SYDNEY—A law firm said on Sept. 11 it would file class-action lawsuits against Australia’s biggest bank and wealth manager seeking “very substantial” damages for allegedly cheating millions of retirees.
The allegations stem from a powerful public inquiry into Australia’s financial sector which could lead to criminal prosecutions and tougher regulations to prevent abuses by the country’s dominant banks, insurers and pension funds.
Australia’s top financial firms have had nearly A$40 billion ($29 billion) wiped off their collective market value this year, as the Royal Commission inquiry unearthed systemic malpractice including alleged fraud, bribery, regulator deception, fee gouging and illegal telephone marketing.
The “series of lawsuits” flagged by Slater & Gordon Ltd would first target the pension arm of Commonwealth Bank of Australia and wealth manager AMP Ltd for giving customers “ludicrously low” or negative returns without justification, the firm said.
“It’s been about lining their own pockets, about propping up their profits and undermining the entire superannuation scheme,” Slater & Gordon head of class actions Ben Hardwick told reporters.
“You may as well have had the money under your bed.”
Slater & Gordon estimated CBA’s Colonial First State and AMP combined had lost A$500 million of retiree money. The lawfirm planned to expand its action to other pension funds, potentially taking the number of plaintiffs to a third of Australia’s 12 million working-age people.
It did not specify the size of the damages it would pursue beyond “very substantial”.
An AMP spokeswoman said the company had not been served with legal proceedings but was working to fix problems identified by the inquiry. CBA said it was aware of Slater & Gordon’s plan and that it would inform the market of developments.
AMP is separately defending multiple class actions for allegedly failing to disclose governance problems, while CBA has also been sued for alleged failures to disclose breaches of anti-money-laundering rules.

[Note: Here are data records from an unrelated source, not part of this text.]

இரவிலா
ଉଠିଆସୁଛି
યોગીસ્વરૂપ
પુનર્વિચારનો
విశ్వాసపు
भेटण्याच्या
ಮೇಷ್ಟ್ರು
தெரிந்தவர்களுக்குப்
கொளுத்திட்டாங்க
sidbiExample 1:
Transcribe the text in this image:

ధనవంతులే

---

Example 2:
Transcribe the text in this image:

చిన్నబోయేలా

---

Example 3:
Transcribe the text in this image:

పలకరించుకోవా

The year-long inquiry meanwhile turned its attention to the life insurance industry on Tuesday.
A Baptist minister told how his son who has Down Syndrome bought an insurance policy without understanding what he was doing, as a result of a phone call from Freedom Insurance Group Ltd (FIG).

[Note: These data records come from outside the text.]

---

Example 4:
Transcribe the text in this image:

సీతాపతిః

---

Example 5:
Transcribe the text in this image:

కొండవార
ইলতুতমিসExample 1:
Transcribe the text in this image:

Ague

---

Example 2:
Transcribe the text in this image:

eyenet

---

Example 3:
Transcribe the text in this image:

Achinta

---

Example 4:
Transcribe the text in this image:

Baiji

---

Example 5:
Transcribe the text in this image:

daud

“I was disturbed at this process and was concerned that others would be targeted in similar situations to him, and perhaps others who didn’t have the support that he has to challenge this process,” the minister, Grant Stewart, told the inquiry.
The inquiry heard recordings of a FIG representative selling the policy to Stewart’s son who answered most questions – including about details of insurance policies – in single syllables after pauses of about five seconds.
The man’s son clearly did not understand the purpose of the 2016 call and “was being compliant”, Grant said.
FIG Chief Operating Officer Craig Orton told the inquiry the company had canceled most of its outbound sales calls and taken its call center operations in-house.